What is a cyber attack and how is it done?
A cybercrime is a crime with some kind of computer or cyber aspect to it. It can take shape in a variety of formats, and from individuals or groups with different motivating factors. Cyber threats are fundamentally asymmetrical risks in that small groups of individuals can cause disproportionately large amounts of damage.
Categories of Cybercriminals
Financially motivated organized crime groups: Most of these groups are located in Eastern Europe
Nation-state actors: People working directly or indirectly for their government to steal sensitive information and disrupt enemies’ capabilities. They are generally the most sophisticated cyber attackers, with 30% originating in China.
Activist groups, or “hacktivists”: Are not usually out to steal the money.

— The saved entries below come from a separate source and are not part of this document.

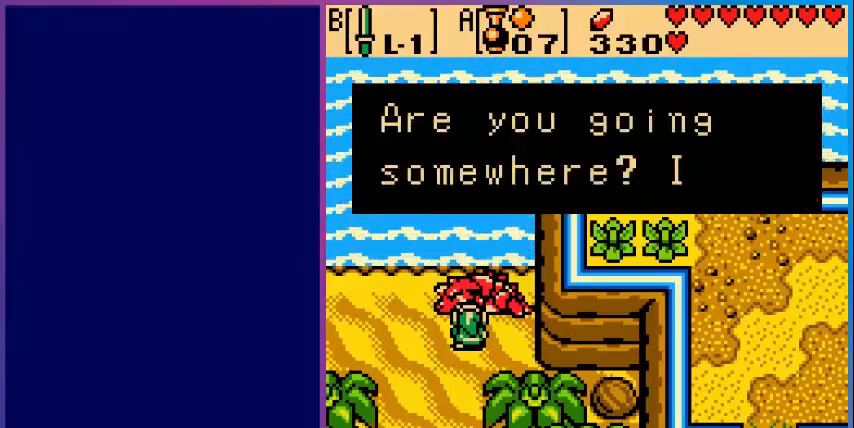
{"buttons": [], "events": []}
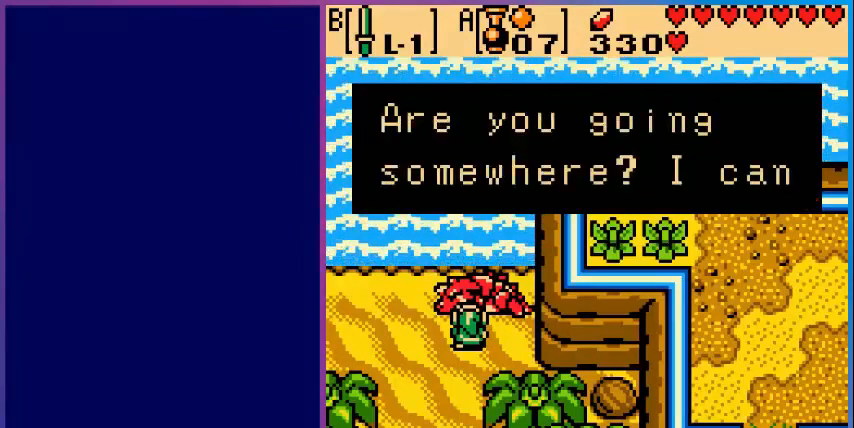
{"buttons": [], "events": [[80, "A", "down"], [200, "A", "up"]]}
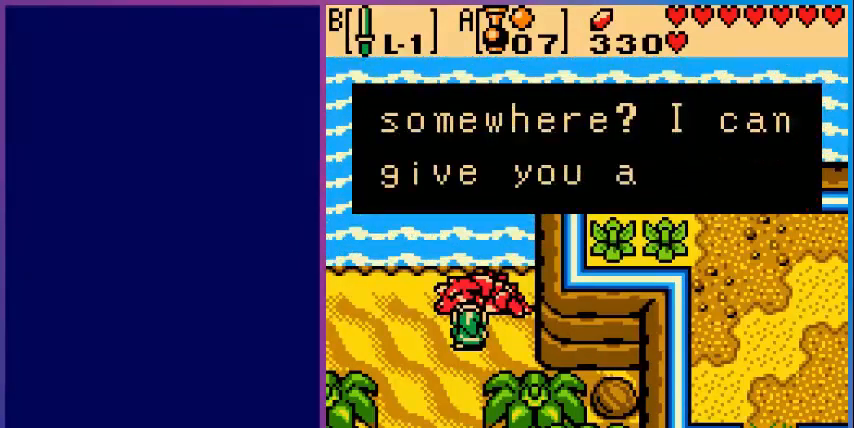
{"buttons": [], "events": []}
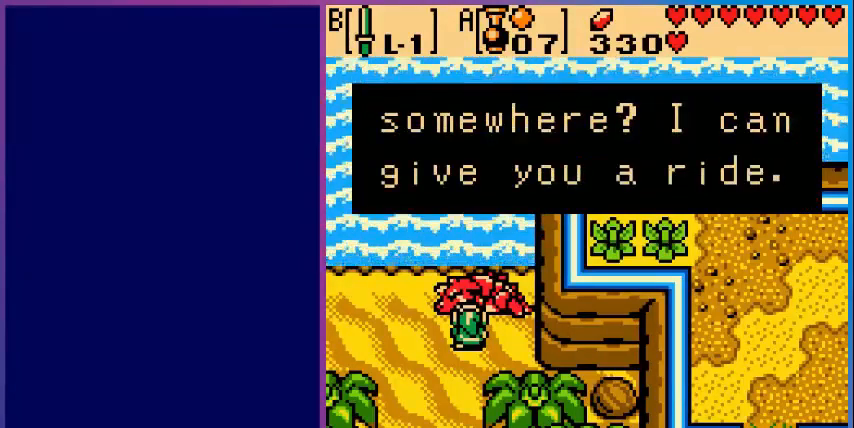
{"buttons": [], "events": [[240, "A", "down"], [400, "A", "up"]]}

They’re out to promote their religion, politics or cause; to impact reputations or to impact clients.
Insiders: These are the “disillusioned, blackmailed, or even over-helpful” employees operating from within a company. However, they may not engage in cybercriminal activities intentionally; some might simply take a contact list or design document without realizing the harm it could cause.
Distributed Denial of Service (DDoS)
A DDoS attack attempts to disrupt a network’s service. Attackers send high volumes of data or traffic through the network until it becomes overloaded and stops functioning. The incoming traffic flooding the victim originates from many different sources. This makes it impossible to stop the attack by blocking a single IP address, and makes it difficult to distinguish legitimate traffic from attack traffic.
Often posing as a request for data from a trusted third party, phishing attacks are sent via email and ask users to click on a link and enter their personal data. It often involves psychological manipulation, invoking urgency or fear, fooling unsuspecting individuals into handing over confidential information. Phishing technology is now being licensed out to cybercriminals, including on-demand phishing services and off-the-shelf phishing kits. Perhaps most concerning is the fact that dark web services have enabled cybercriminals to refine their campaigns and skills.
Malware, short for “malicious software,” is designed to gain access or damage a computer. Malware is an umbrella term for a host of cyber threats including Trojans, viruses, and worms. It is often introduced to a system through email attachments, software downloads, or operating system vulnerabilities.
Internal Privilege Misuse
While the malicious insiders who leak information to WikiLeaks receive all the press and glory, a more common scenario is that an average but opportunistic employee or end-user secretly takes confidential data hoping to cash out somewhere down the line (60% of the time). Sometimes, employees get a little too curious and do some snooping (17%). Personal information and medical records (71%) are targeted for financial crimes, such as identity theft or tax-return fraud, but sometimes it’s simply for gossip.
Physical Card Skimmers
These attacks include physically implanting on an asset that reads the magnetic stripe data from a payment card (e.g., ATMs, gas pumps, POS terminals). It’s relatively quick and easy to carry out an attack like this, with the potential for relatively high yield—and so is a popular action type (8%).